2. Murakami has said he is a fan of the mystery writer Elmore Leonard. What elements of the mystery genre does 1Q84 employ? How does Murakami keep readers guessing about what will happen next? What are some of the book’s most surprising moments?
3. Why would Murakami choose to set his story in 1984, the year that would serve as the title for George Orwell’s famous novel about the dangers of Big Brother?
4. The taxi driver in Chapter 1 warns Aomame that things are not what they seem, but he also tells her: “Don’t let appearances fool you. There’s always only one reality” (p. 9). Does this statement hold true throughout the novel? Is there only one reality, despite what appears to be a second reality that Aomame and Tengo enter?
5. Aomame tells Ayumi: “We think we’re choosing things for ourselves, but in fact we may not be choosing anything. It could be that everything's decided in advance and we pretend we’re making choices. Free will may be an illusion” (p. 192). Do the events in the novel seem fated or do the characters have free will?
6. When Tamaru bids goodbye to Aomame, he says: “If you do go somewhere far away and I never see you again, I know I’ll feel a little sad. You’re a rare sort of character, a type I’ve seldom come across before” (p. 885). What type of person is Aomame? What qualities make her extraordinary?
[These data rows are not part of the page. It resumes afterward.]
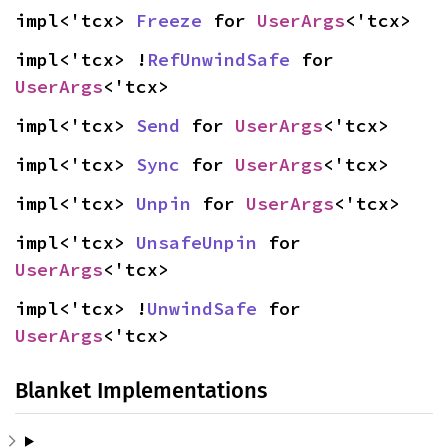
impl<'tcx> 
Freeze
 for 
UserArgs
<'tcx>
impl<'tcx> !
RefUnwindSafe
 for 
UserArgs
<'tcx>
impl<'tcx> 
Send
 for 
UserArgs
<'tcx>
impl<'tcx> 
Sync
 for 
UserArgs
<'tcx>
impl<'tcx> 
Unpin
 for 
UserArgs
<'tcx>
impl<'tcx> 
UnsafeUnpin
 for 
UserArgs
<'tcx>
impl<'tcx> !
UnwindSafe
 for 
UserArgs
<'tcx>
Blanket Implementations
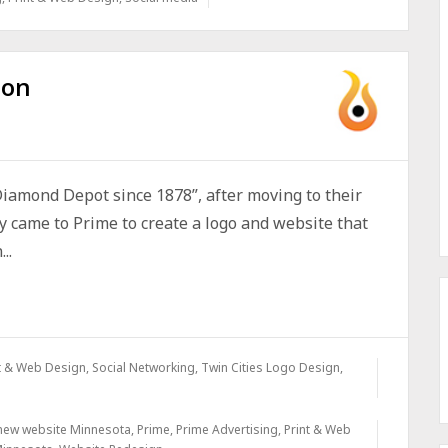
ion
iamond Depot since 1878”, after moving to their
y came to Prime to create a logo and website that
..
t & Web Design
,
Social Networking
,
Twin Cities Logo Design
,
new website Minnesota
,
Prime
,
Prime Advertising
,
Print & Web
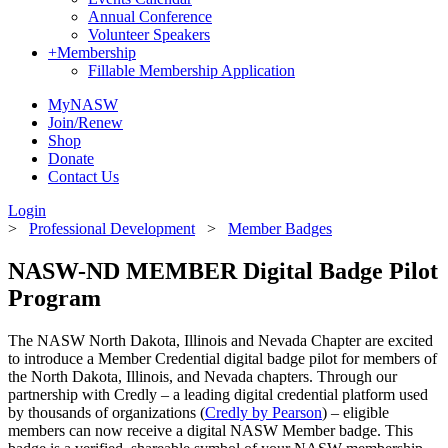
Annual Conference
Volunteer Speakers
+
Membership
Fillable Membership Application
MyNASW
Join/Renew
Shop
Donate
Contact Us
Login
>
Professional Development
>
Member Badges
NASW-ND MEMBER
Digital Badge Pilot
Program
The NASW North Dakota, Illinois and Nevada Chapter are excited
to introduce a Member Credential digital badge pilot for members of
the North Dakota, Illinois, and Nevada chapters. Through our
partnership with Credly – a leading digital credential platform used
by thousands of organizations (
Credly by Pearson
) – eligible
members can now receive a digital NASW Member badge. This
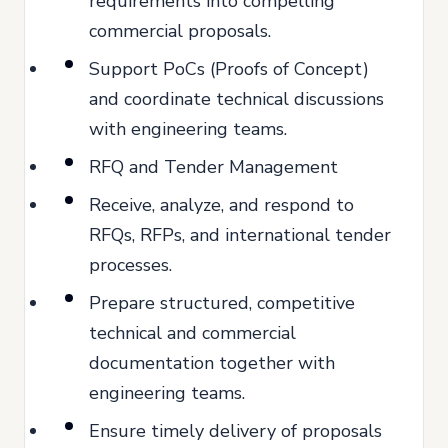
requirements into compelling
commercial proposals.
Support PoCs (Proofs of Concept)
and coordinate technical discussions
with engineering teams.
RFQ and Tender Management
Receive, analyze, and respond to
RFQs, RFPs, and international tender
processes.
Prepare structured, competitive
technical and commercial
documentation together with
engineering teams.
Ensure timely delivery of proposals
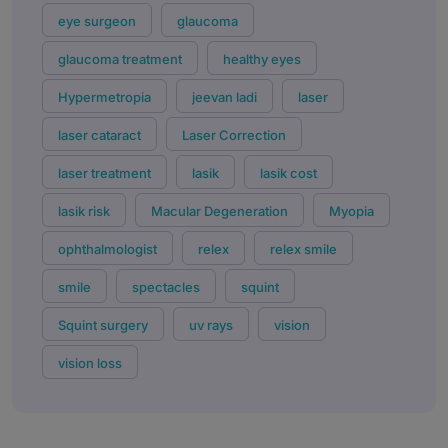
eye surgeon
glaucoma
glaucoma treatment
healthy eyes
Hypermetropia
jeevan ladi
laser
laser cataract
Laser Correction
laser treatment
lasik
lasik cost
lasik risk
Macular Degeneration
Myopia
ophthalmologist
relex
relex smile
smile
spectacles
squint
Squint surgery
uv rays
vision
vision loss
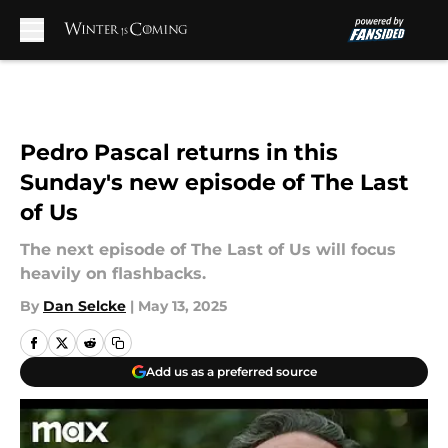
Skip to main content
Pedro Pascal returns in this
Sunday's new episode of The Last
of Us
The next episode of The Last of Us will focus
heavily on flashbacks.
By
Dan Selcke
|
May 13, 2025
Add us as a preferred source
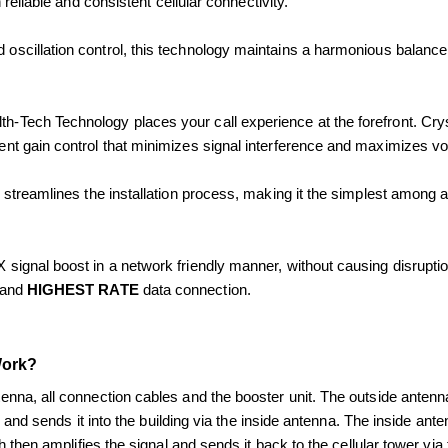
eliable and consistent cellular connectivity.
 oscillation control, this technology maintains a harmonious balance w
th-Tech Technology places your call experience at the forefront. Cr
nt gain control that minimizes signal interference and maximizes voi
streamlines the installation process, making it the simplest among al
signal boost in a network friendly manner, without causing disruptio
and 
HIGHEST RATE
 data connection.
Work? 
nna, all connection cables and the booster unit. The outside antenna
al and sends it into the building via the inside antenna. The inside ant
h then amplifies the signal and sends it back to the cellular tower via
7. The dowager insists, and Aomame agrees, that the killing they do is completely justified, that the men whom they kill deserve to die, that the legal system can’t touch them, and that more women will be victims if these men aren’t stopped. Is it true that Aomame and the dowager have done nothing wrong? Or are they simply rationalizing their anger and the desire for vengeance that arises from their own personal histories?
8. Tengo realizes that rewriting Air Chrysalis is highly unethical and that Komatsu is asking him to participate in a scam that will very likely cause them both a great deal of trouble. Why does he agree to do it?
9. How does rewriting Air Chrysalis change Tengo as a writer? How does it affect the course of his life?
10. How do the events that occur on the night of the huge thunderstorm alter the fates of Aomame, Tengo, Fuka-Eri, and the dowager? Why do Aomame and the dowager let go of their anger after the storm?
11. At first, Ushikawa is a creepy, totally unlikable character. How does Murakami make him more sympathetic as the novel progresses? How do you respond to his death?
12. Near the end of the novel, Aomame declares: “From now on, things will be different. Nobody else’s will is going to control me anymore. From now on, I’m going to do things based on one principle alone: my own will” (p. 885). How does Aomame arrive at such a firm resolve? In what ways is the novel about overcoming the feeling of powerlessness that at various times paralyzes Aomame, Ayumi, Tengo, Fuka-Eri, and all the women who are abused by their husbands? What enables Aomame to come into her own power?
13. What does the novel as a whole seem to say about fringe religious groups? How does growing up in the Society of Witnesses affect Aomame? How does growing up in Sakigake cult affect Fuka-Eri? Does Leader appear to be a true spiritual master?
14. What is the appeal of the fantastic elements in the novel—the little people, maza and dohta, the air chrysalis, two moons in the sky, alternate worlds, etc.? What do they add to the story? In what ways does the novel question the nature of reality and the boundaries between what is possible and not possible?
15. What makes the love story of Tengo and Aomame so compelling? What obstacles must they overcome to be together? Why was the moment when Aomame grasped Tengo’s hand in grade school so significant?
16. In what ways does 1Q84 question and complicate conventional ideas of authorship? How does it blur the line between fictional reality and ordinary reality?
17. References to the song “Paper Moon” appear several times in the novel. How do those lyrics relate to 1Q84?
18. What role does belief play in the novel? Why does Murakami end the book with the image of Tengo and Aomame gazing at the moon until it becomes “nothing more than a gray paper moon, hanging in the sky” (p. 925)?